Passage to read:

★ ★ ★ ★

In two volumes, The Great Depression and the New Deal: A Thematic Encyclopedia captures the full scope of a defining era of American history. Like no other available reference, it offers a comprehensive portrait of the nation from the Crash of 1929 to the onset of World War II, exploring the impact of the Depression and the New Deal on all aspects of American life.
The book features hundreds of alphabetically organized entries in sections focusing on economics, politics, social ramifications, the arts, and ethnic issues. With an extraordinary range of primary sources integrated throughout, The Great Depression and the New Deal is the new cornerstone resource on a historic moment that is casting a shadow on our own unsettled times.
Features and Highlights
- Over 650 alphabetically organized entries on the impact of the Depression and the New Deal on the nation’s economy, politics, society, arts, and minorities
- 45 contributors at the forefront of current scholarship on 1930s America and the continuing aftershocks of that tumultuous time
- Primary documents integrated throughout, including Woody Guthrie songs, writings and speeches from Huey Long and Father Coughlin, murals by Diego Rivera, excerpts from The Grapes of Wrath, and contemporary newspaper articles
- Illustrations providing definitive images of the Depression/New Deal era, including federally funded work such as Dorothea Lange’s photography for the Farm Security Administration
- A comprehensive chronology that marks the origins, course, and consequences of the Depression and the New Deal
- Bibliographic listings for each entry and a comprehensive index of people, places, events, and key terms
- Covers all aspects of 1930s American life as impacted by the Depression and the government’s response to it, with unmatched authority and comprehensiveness
- Organized thematically to make it easy for students and other readers to find information on specific topics
- Includes entries on minority populations during the Depression—an area not usually examined in such depth
- Looks at the role of New Deal programs in the lives of people through the arts
Reviews: The Great Depression and the New Deal
"Recommended. Lower- and upper-level undergraduates; graduate students."

★ ★ ★ ★

Given data:
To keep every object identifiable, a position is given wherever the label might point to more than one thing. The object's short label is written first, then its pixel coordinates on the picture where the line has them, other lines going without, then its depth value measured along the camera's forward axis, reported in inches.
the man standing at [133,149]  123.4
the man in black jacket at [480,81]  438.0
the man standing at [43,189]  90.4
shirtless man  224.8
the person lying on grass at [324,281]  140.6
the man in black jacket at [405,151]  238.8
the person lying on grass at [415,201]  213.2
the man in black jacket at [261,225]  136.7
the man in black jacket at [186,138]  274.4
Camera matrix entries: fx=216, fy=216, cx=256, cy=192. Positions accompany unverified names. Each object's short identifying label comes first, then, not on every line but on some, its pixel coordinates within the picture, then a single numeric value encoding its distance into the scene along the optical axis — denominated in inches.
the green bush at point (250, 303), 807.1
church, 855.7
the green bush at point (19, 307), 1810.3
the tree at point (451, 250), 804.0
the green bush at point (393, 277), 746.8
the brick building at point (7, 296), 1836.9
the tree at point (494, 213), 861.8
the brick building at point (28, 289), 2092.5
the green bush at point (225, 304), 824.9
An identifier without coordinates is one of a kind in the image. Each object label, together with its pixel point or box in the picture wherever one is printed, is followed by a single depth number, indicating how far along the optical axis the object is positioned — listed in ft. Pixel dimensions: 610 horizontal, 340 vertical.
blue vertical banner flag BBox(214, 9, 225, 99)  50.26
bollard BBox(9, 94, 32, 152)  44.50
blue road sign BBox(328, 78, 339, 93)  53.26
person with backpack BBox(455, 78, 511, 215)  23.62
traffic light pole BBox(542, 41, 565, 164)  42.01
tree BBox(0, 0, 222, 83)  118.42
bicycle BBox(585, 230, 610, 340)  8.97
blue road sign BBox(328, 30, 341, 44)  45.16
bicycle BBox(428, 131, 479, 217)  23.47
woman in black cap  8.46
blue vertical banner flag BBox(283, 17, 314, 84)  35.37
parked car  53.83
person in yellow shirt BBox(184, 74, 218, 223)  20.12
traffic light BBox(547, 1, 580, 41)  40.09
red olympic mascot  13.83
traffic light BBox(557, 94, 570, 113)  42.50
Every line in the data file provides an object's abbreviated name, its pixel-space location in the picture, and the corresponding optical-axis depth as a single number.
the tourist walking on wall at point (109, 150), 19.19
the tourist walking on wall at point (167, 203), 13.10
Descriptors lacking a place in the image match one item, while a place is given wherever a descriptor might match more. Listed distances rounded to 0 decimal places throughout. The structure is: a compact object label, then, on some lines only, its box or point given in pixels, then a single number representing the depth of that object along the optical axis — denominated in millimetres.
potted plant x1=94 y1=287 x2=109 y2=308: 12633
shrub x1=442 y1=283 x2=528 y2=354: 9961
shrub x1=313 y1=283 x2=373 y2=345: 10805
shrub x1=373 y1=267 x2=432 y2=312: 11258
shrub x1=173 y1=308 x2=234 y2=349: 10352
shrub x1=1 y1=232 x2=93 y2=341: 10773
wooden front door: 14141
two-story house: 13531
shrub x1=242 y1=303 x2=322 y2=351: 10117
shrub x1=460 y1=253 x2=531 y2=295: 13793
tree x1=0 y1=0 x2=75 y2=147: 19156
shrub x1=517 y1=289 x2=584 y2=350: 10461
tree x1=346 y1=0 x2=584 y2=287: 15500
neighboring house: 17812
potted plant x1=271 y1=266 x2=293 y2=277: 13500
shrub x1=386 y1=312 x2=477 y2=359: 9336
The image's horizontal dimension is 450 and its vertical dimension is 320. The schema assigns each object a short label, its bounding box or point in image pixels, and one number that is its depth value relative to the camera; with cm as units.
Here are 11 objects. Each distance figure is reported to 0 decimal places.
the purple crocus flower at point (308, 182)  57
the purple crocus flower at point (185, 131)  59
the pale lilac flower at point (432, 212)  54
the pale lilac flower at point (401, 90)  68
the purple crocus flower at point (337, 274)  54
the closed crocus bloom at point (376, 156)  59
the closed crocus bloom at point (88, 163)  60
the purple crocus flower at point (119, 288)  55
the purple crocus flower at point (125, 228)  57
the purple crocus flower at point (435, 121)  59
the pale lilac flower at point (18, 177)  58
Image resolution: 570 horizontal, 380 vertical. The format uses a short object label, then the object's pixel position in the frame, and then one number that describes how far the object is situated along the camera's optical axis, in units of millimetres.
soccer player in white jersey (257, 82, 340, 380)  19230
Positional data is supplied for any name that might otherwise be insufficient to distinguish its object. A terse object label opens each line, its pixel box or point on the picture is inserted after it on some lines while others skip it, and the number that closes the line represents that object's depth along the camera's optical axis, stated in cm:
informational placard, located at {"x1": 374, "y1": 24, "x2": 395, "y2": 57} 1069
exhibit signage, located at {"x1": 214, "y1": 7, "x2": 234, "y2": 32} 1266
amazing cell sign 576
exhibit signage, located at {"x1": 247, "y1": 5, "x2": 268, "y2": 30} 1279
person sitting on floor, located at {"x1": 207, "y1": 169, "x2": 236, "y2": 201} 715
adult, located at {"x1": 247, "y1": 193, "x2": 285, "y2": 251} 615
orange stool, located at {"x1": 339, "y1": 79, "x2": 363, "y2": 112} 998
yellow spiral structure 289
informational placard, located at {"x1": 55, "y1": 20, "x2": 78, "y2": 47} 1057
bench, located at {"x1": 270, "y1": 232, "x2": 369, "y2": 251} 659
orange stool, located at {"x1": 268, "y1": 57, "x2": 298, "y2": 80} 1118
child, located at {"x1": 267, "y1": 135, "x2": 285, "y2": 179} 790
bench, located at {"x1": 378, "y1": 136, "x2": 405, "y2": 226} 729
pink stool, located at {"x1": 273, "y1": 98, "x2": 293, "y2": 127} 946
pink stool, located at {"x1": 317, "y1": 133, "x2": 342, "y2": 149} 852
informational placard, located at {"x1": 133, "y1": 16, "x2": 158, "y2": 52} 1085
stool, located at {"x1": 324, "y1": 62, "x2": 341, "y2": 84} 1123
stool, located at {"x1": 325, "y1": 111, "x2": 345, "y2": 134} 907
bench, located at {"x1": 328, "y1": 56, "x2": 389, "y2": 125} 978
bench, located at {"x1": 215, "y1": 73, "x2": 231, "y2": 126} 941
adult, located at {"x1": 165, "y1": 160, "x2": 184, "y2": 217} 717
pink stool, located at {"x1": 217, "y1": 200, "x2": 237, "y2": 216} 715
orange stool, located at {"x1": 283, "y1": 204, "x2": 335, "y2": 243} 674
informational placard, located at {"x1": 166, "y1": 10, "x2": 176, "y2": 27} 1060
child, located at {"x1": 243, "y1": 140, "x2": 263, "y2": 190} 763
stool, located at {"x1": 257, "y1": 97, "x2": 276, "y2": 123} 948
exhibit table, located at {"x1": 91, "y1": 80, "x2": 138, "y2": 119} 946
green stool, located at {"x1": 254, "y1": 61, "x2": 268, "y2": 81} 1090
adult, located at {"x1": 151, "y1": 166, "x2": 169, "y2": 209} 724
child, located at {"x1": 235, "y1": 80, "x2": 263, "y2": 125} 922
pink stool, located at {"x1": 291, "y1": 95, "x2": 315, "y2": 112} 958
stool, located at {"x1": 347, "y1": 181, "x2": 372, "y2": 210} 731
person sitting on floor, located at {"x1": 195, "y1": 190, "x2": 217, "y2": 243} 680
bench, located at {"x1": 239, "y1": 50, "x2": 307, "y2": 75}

★ ★ ★ ★

Activity 1:
In the encyclopedia description above, list every kind of primary document it says is included throughout the book.
Activity 2:
Write out again, word for word, the part of the encyclopedia description from "In two volumes, The" up to and including "own unsettled times.".

Written answer 1:
- Woody Guthrie songs
- Writings and speeches from Huey Long and Father Coughlin
- Murals by Diego Rivera
- Excerpts from The Grapes of Wrath
- Contemporary newspaper articles

Written answer 2:
In two volumes, The Great Depression and the New Deal: A Thematic Encyclopedia captures the full scope of a defining era of American history. Like no other available reference, it offers a comprehensive portrait of the nation from the Crash of 1929 to the onset of World War II, exploring the impact of the Depression and the New Deal on all aspects of American life.
The book features hundreds of alphabetically organized entries in sections focusing on economics, politics, social ramifications, the arts, and ethnic issues. With an extraordinary range of primary sources integrated throughout, The Great Depression and the New Deal is the new cornerstone resource on a historic moment that is casting a shadow on our own unsettled times.